- ASSIGNED TASK -
I would like you to print all the records below exactly as they are.

RECORDS FOR PROCESSING below:

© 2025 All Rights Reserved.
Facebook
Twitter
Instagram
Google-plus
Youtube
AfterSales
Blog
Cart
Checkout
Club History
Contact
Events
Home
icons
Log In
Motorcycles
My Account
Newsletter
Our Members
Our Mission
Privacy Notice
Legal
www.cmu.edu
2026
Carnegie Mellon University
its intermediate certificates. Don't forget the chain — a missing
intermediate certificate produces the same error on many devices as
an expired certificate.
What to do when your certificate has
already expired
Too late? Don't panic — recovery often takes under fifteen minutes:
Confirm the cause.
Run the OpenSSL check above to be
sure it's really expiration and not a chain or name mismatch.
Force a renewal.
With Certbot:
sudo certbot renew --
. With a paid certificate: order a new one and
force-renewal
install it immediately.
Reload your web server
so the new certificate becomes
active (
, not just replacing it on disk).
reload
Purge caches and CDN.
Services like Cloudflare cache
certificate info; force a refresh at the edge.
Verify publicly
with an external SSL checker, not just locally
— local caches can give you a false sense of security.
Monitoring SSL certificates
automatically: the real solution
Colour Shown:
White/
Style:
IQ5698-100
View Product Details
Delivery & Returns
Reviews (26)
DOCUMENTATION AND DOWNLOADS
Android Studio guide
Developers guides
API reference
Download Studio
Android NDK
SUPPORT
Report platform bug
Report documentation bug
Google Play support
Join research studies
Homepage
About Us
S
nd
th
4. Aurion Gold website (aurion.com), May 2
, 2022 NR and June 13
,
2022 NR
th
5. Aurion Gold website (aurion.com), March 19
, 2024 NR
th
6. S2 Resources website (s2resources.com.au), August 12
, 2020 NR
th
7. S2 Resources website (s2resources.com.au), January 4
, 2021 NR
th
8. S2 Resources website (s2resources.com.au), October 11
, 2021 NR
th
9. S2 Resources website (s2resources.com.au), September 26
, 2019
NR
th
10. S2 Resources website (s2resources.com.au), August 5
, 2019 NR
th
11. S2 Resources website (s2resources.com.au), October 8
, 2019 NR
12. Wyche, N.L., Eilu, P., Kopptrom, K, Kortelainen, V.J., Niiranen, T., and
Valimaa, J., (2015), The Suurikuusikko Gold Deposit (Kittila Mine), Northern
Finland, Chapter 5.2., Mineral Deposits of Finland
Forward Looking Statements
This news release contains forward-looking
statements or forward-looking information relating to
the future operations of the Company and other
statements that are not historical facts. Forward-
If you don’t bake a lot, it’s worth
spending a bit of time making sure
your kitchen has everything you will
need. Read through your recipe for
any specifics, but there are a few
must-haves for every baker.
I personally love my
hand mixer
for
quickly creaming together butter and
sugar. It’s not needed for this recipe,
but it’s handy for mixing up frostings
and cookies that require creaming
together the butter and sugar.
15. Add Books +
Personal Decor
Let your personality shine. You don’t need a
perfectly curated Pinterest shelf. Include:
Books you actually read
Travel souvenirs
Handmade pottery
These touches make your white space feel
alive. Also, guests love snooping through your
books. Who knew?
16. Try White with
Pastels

End of RECORDS FOR PROCESSING.

- FINAL ANSWER -
© 2025 All Rights Reserved.
Facebook
Twitter
Instagram
Google-plus
Youtube
AfterSales
Blog
Cart
Checkout
Club History
Contact
Events
Home
icons
Log In
Motorcycles
My Account
Newsletter
Our Members
Our Mission
Privacy Notice
Legal
www.cmu.edu
2026
Carnegie Mellon University
its intermediate certificates. Don't forget the chain — a missing
intermediate certificate produces the same error on many devices as
an expired certificate.
What to do when your certificate has
already expired
Too late? Don't panic — recovery often takes under fifteen minutes:
Confirm the cause.
Run the OpenSSL check above to be
sure it's really expiration and not a chain or name mismatch.
Force a renewal.
With Certbot:
sudo certbot renew --
. With a paid certificate: order a new one and
force-renewal
install it immediately.
Reload your web server
so the new certificate becomes
active (
, not just replacing it on disk).
reload
Purge caches and CDN.
Services like Cloudflare cache
certificate info; force a refresh at the edge.
Verify publicly
with an external SSL checker, not just locally
— local caches can give you a false sense of security.
Monitoring SSL certificates
automatically: the real solution
Colour Shown:
White/
Style:
IQ5698-100
View Product Details
Delivery & Returns
Reviews (26)
DOCUMENTATION AND DOWNLOADS
Android Studio guide
Developers guides
API reference
Download Studio
Android NDK
SUPPORT
Report platform bug
Report documentation bug
Google Play support
Join research studies
Homepage
About Us
S
nd
th
4. Aurion Gold website (aurion.com), May 2
, 2022 NR and June 13
,
2022 NR
th
5. Aurion Gold website (aurion.com), March 19
, 2024 NR
th
6. S2 Resources website (s2resources.com.au), August 12
, 2020 NR
th
7. S2 Resources website (s2resources.com.au), January 4
, 2021 NR
th
8. S2 Resources website (s2resources.com.au), October 11
, 2021 NR
th
9. S2 Resources website (s2resources.com.au), September 26
, 2019
NR
th
10. S2 Resources website (s2resources.com.au), August 5
, 2019 NR
th
11. S2 Resources website (s2resources.com.au), October 8
, 2019 NR
12. Wyche, N.L., Eilu, P., Kopptrom, K, Kortelainen, V.J., Niiranen, T., and
Valimaa, J., (2015), The Suurikuusikko Gold Deposit (Kittila Mine), Northern
Finland, Chapter 5.2., Mineral Deposits of Finland
Forward Looking Statements
This news release contains forward-looking
statements or forward-looking information relating to
the future operations of the Company and other
statements that are not historical facts. Forward-
If you don’t bake a lot, it’s worth
spending a bit of time making sure
your kitchen has everything you will
need. Read through your recipe for
any specifics, but there are a few
must-haves for every baker.
I personally love my
hand mixer
for
quickly creaming together butter and
sugar. It’s not needed for this recipe,
but it’s handy for mixing up frostings
and cookies that require creaming
together the butter and sugar.
15. Add Books +
Personal Decor
Let your personality shine. You don’t need a
perfectly curated Pinterest shelf. Include:
Books you actually read
Travel souvenirs
Handmade pottery
These touches make your white space feel
alive. Also, guests love snooping through your
books. Who knew?
16. Try White with
Pastels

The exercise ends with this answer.